Cosmic rays reveal hidden ancient burial chamber underneath Naples
Enlarge / Archaeologists used cosmic rays to detect a secret underground burial chamber from the Hellenistic period in Naples, circa late fourth century/early third century BCE. This is a laser-scanned 3D view of the underground part of the site. (credit: V. Tioukov et al., 2023)
The ruins of the ancient necropolis of Neapolis lie some 10 meters (about 33 feet) below modern-day Naples, Italy. But the site is in a densely populated urban district, making it challenging to undertake careful archaeological excavations of those ruins.
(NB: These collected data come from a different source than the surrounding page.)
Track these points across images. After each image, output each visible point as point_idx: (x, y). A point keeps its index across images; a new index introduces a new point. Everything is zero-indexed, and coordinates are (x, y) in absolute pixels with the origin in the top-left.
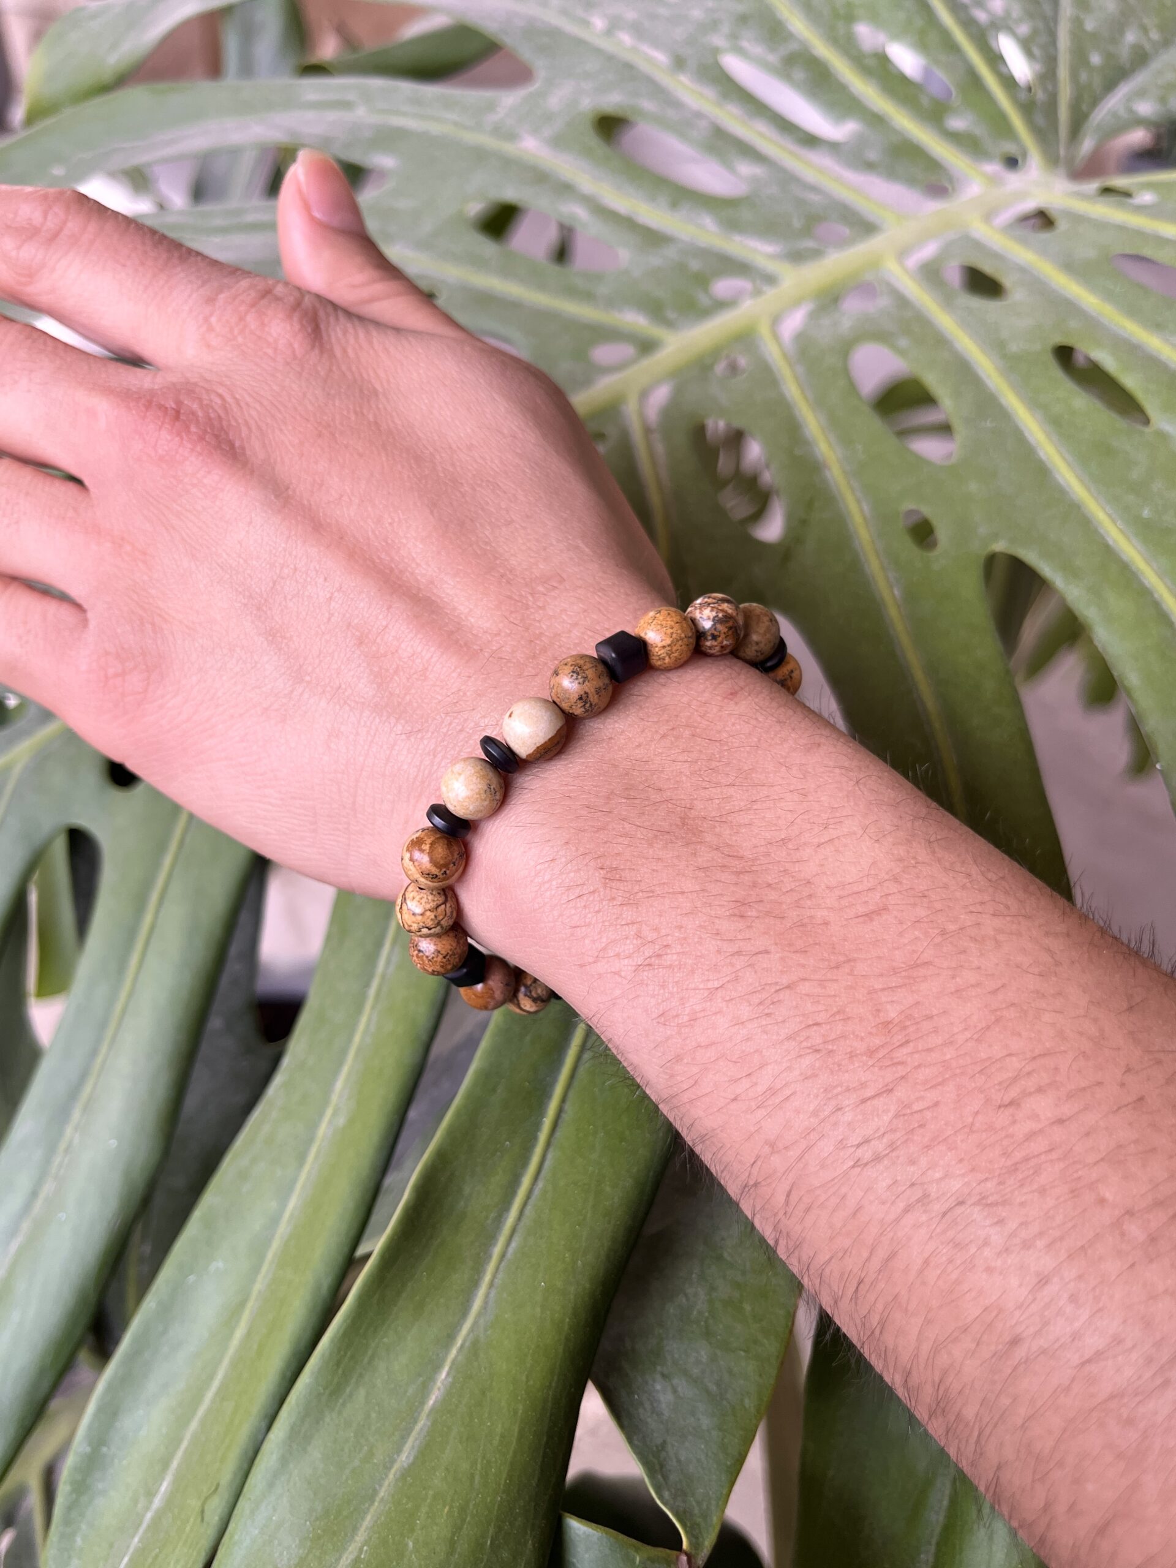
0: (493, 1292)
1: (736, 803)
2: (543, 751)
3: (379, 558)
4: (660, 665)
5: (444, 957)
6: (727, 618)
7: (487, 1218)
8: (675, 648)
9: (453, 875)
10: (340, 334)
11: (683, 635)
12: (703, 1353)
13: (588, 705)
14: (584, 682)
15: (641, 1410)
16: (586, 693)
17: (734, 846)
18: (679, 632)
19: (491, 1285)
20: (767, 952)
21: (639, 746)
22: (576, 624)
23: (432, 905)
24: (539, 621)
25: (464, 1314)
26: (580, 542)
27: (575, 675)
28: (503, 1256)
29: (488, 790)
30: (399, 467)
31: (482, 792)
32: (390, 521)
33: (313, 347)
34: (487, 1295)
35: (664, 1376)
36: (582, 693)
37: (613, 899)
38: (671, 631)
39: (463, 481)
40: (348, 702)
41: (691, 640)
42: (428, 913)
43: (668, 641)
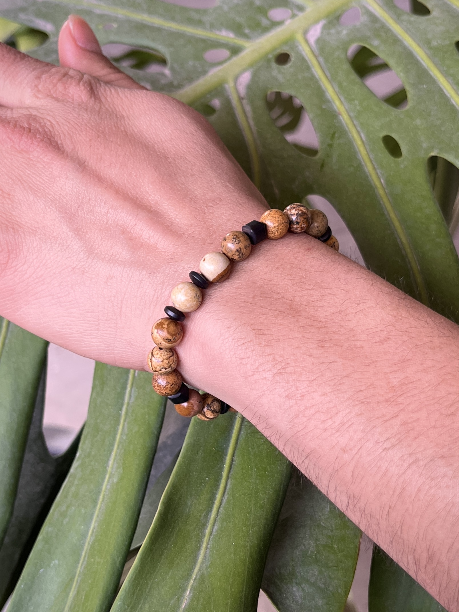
0: (208, 551)
1: (315, 297)
2: (221, 277)
3: (131, 193)
4: (273, 237)
5: (171, 385)
6: (303, 214)
7: (200, 516)
8: (280, 228)
9: (178, 339)
10: (103, 91)
11: (283, 222)
12: (315, 570)
13: (241, 254)
14: (239, 243)
15: (288, 601)
16: (240, 248)
17: (316, 317)
18: (282, 220)
19: (207, 548)
20: (335, 362)
21: (266, 273)
22: (229, 220)
23: (167, 357)
24: (211, 219)
25: (195, 564)
26: (228, 183)
27: (234, 240)
28: (211, 533)
29: (196, 296)
30: (138, 150)
31: (193, 297)
32: (135, 175)
33: (91, 97)
34: (205, 553)
35: (298, 584)
36: (238, 248)
37: (260, 344)
38: (278, 219)
39: (169, 157)
40: (117, 261)
41: (287, 224)
42: (165, 361)
43: (277, 224)
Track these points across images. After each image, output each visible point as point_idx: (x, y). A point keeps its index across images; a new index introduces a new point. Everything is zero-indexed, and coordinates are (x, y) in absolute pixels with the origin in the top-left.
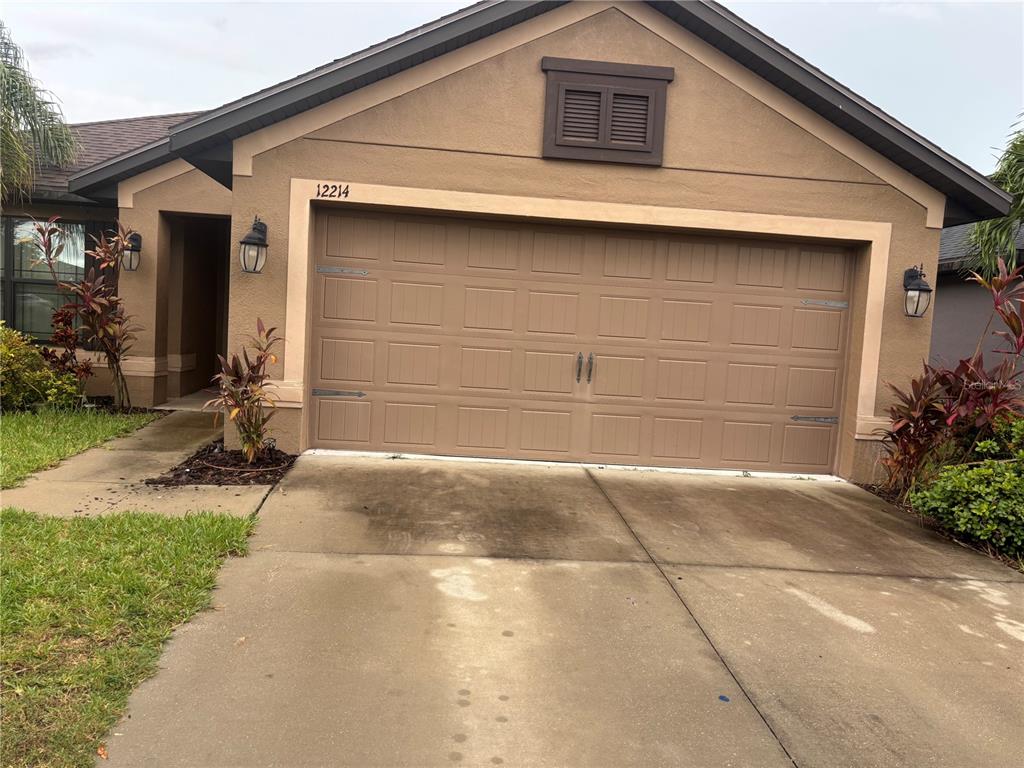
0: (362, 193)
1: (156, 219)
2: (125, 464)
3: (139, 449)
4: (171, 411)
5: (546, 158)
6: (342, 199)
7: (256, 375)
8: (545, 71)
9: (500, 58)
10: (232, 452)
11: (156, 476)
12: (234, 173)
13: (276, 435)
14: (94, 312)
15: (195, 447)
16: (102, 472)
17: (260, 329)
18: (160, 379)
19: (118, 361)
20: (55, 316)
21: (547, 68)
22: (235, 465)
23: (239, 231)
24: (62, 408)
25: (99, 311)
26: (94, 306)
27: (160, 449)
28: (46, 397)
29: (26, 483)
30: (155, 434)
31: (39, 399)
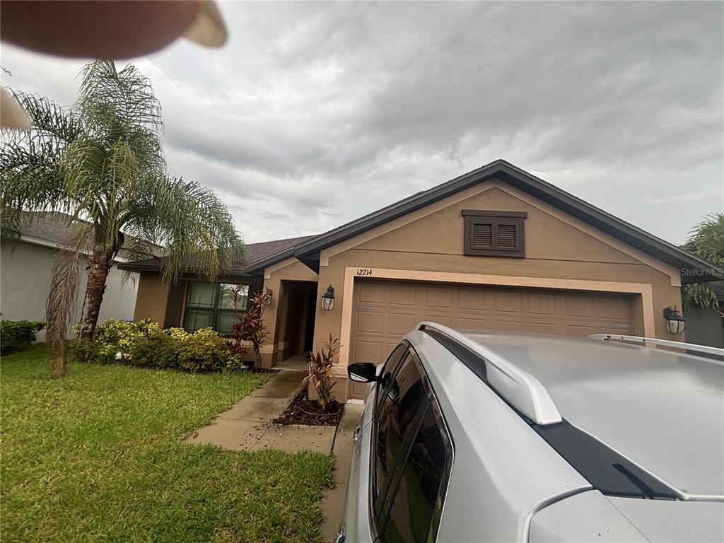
0: (377, 273)
1: (279, 283)
2: (262, 407)
3: (268, 397)
4: (279, 371)
5: (465, 255)
6: (369, 276)
7: (328, 362)
8: (464, 216)
9: (441, 212)
10: (313, 401)
11: (277, 417)
12: (321, 264)
13: (337, 394)
14: (251, 326)
15: (293, 395)
16: (251, 413)
17: (331, 339)
18: (275, 355)
19: (258, 348)
20: (234, 326)
21: (464, 214)
22: (315, 411)
23: (321, 291)
24: (233, 371)
25: (254, 326)
26: (252, 324)
27: (277, 397)
28: (226, 365)
29: (217, 421)
30: (274, 386)
31: (223, 366)
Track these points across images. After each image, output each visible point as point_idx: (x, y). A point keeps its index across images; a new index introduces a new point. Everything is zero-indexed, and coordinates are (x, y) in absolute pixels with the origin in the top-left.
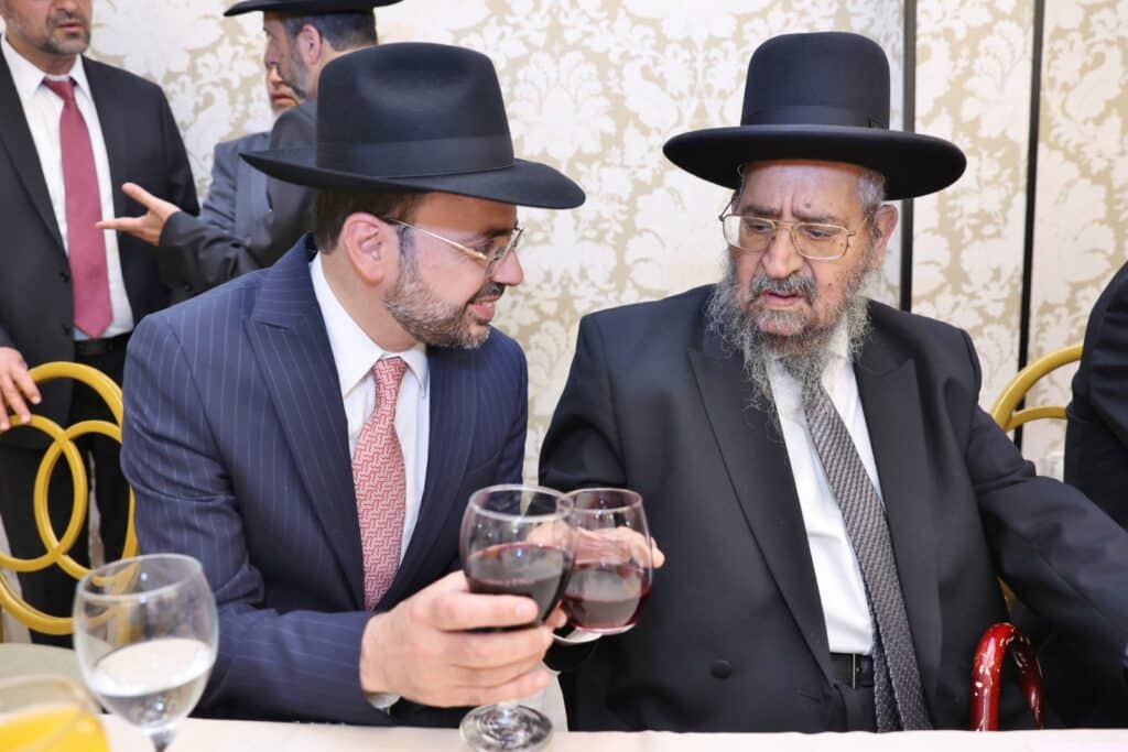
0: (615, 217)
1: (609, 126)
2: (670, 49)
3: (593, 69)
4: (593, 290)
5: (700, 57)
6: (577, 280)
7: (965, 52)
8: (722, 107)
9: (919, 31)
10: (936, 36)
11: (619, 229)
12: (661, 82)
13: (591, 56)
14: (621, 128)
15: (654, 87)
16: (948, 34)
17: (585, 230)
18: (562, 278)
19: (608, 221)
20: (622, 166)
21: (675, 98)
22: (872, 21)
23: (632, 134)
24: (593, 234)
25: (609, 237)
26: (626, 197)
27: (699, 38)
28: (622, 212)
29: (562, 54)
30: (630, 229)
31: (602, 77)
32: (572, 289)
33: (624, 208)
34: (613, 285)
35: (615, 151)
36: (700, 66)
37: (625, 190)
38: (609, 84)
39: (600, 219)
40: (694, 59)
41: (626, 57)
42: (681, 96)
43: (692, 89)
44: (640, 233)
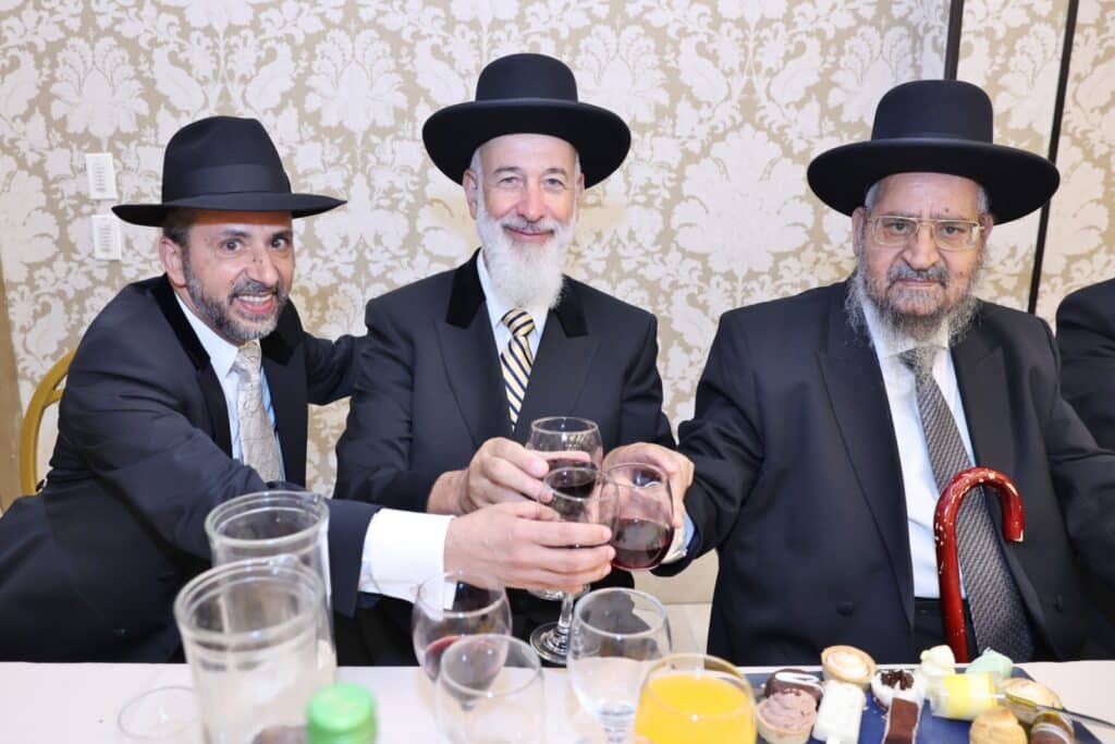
0: (664, 185)
1: (664, 98)
2: (724, 27)
3: (652, 44)
4: (640, 251)
5: (752, 37)
6: (626, 241)
7: (1003, 50)
8: (769, 84)
9: (964, 29)
10: (978, 34)
11: (667, 195)
12: (714, 57)
13: (651, 31)
14: (674, 100)
15: (707, 63)
16: (989, 33)
17: (636, 194)
18: (612, 240)
19: (657, 187)
20: (673, 136)
21: (726, 74)
22: (911, 11)
23: (683, 107)
24: (641, 199)
25: (658, 202)
26: (675, 166)
27: (752, 18)
28: (670, 179)
29: (623, 27)
30: (678, 196)
31: (660, 51)
32: (620, 250)
33: (673, 176)
34: (659, 247)
35: (668, 122)
36: (751, 45)
37: (674, 158)
38: (666, 58)
39: (650, 185)
40: (746, 38)
41: (682, 33)
42: (731, 73)
43: (742, 66)
44: (687, 199)
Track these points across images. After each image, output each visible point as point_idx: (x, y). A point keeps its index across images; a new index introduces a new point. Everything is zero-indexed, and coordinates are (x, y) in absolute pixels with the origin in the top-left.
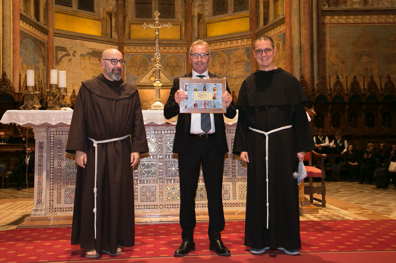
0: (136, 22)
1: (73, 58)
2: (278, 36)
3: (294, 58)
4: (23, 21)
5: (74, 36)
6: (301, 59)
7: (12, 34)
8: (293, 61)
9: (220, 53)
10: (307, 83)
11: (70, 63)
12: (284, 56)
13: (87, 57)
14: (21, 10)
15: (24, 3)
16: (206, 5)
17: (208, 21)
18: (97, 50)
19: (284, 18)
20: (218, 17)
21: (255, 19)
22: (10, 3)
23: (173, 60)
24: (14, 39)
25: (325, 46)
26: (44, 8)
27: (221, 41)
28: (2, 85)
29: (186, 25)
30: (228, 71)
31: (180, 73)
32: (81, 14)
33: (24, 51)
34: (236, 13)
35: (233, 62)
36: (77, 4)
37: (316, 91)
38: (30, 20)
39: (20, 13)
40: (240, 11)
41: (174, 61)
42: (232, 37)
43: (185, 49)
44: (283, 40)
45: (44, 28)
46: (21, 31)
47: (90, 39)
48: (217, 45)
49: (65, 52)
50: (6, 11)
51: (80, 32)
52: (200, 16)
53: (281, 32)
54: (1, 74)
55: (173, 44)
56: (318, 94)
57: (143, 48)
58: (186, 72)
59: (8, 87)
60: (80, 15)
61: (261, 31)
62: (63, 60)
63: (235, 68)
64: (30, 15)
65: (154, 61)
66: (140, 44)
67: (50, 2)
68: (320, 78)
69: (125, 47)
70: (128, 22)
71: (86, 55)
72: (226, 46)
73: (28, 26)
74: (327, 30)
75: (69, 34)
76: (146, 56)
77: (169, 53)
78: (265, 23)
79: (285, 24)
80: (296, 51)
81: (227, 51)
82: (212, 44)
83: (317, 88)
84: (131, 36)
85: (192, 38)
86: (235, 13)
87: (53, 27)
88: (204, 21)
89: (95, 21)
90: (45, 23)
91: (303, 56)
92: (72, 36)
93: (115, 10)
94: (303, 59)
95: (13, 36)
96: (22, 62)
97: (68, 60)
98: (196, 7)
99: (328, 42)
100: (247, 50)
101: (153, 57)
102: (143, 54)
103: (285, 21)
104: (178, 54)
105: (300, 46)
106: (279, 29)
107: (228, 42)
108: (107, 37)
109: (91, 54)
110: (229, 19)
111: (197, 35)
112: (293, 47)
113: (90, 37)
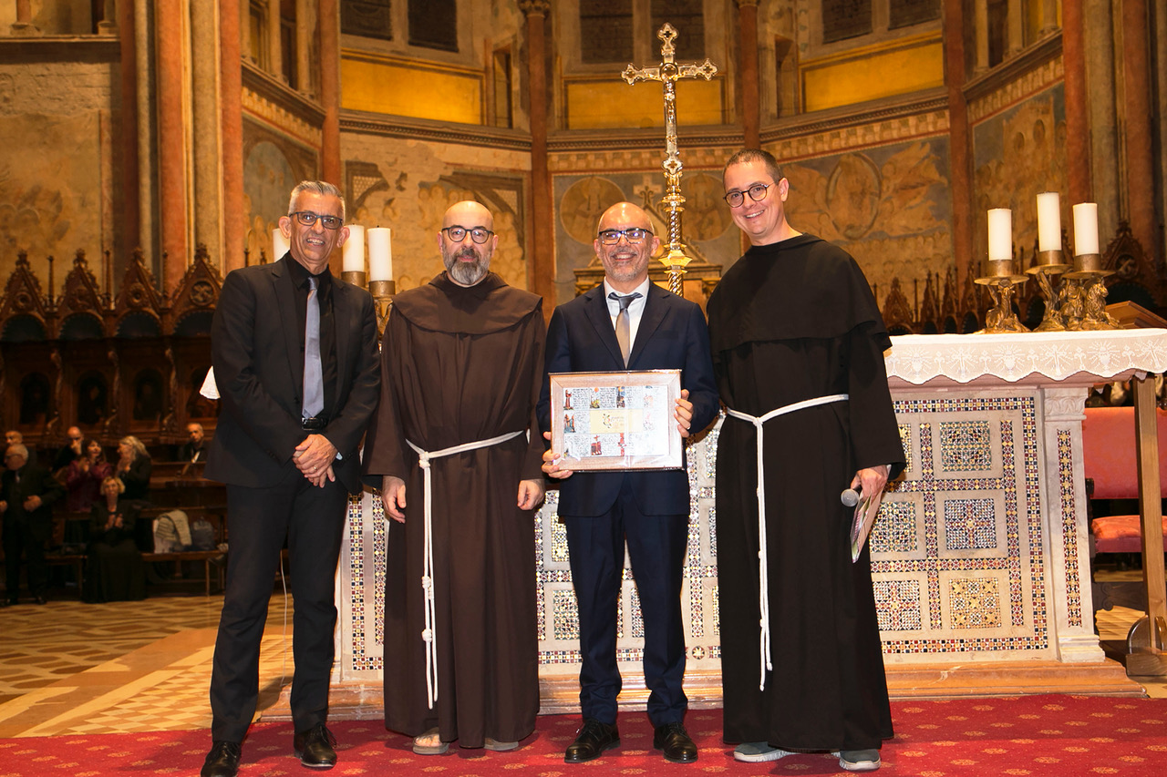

So a team of scientists turned to cosmic rays for help-specifically an imaging technique called muography, or muon tomography-and discovered a previously hidden underground burial chamber, according to a recent paper published in the Scientific Reports journal.
As we've reported, there is a long history of using muons to image archaeological structures, a process made easier because cosmic rays provide a steady supply of these particles. An engineer named E.P. George used them to make measurements of an Australian tunnel in the 1950s. But Nobel Prize-winning physicist Luis Alvarez put muon imaging on the map when he teamed up with Egyptian archaeologists to use the technique to search for hidden chambers in the Pyramid of Khafre at Giza. Although it worked in principle, they didn't find any hidden chambers.
Muons are also used to hunt for illegally transported nuclear materials at border crossings and to monitor active volcanoes in hopes of detecting when they might erupt. In 2008, scientists at the University of Texas, Austin, tried to follow in Alvarez's footsteps, repurposing old muon detectors to search for possible hidden Mayan ruins in Belize. And physicists at Los Alamos National Laboratory have been developing portable versions of muon imaging systems to unlock the construction secrets of the soaring dome (Il Duomo) atop the Cathedral of St. Mary of the Flower in Florence, Italy, designed by Filippo Brunelleschi in the early 15th century. The dome has been plagued by cracks for centuries, and muon imaging could help preservationists figure out how to fix it.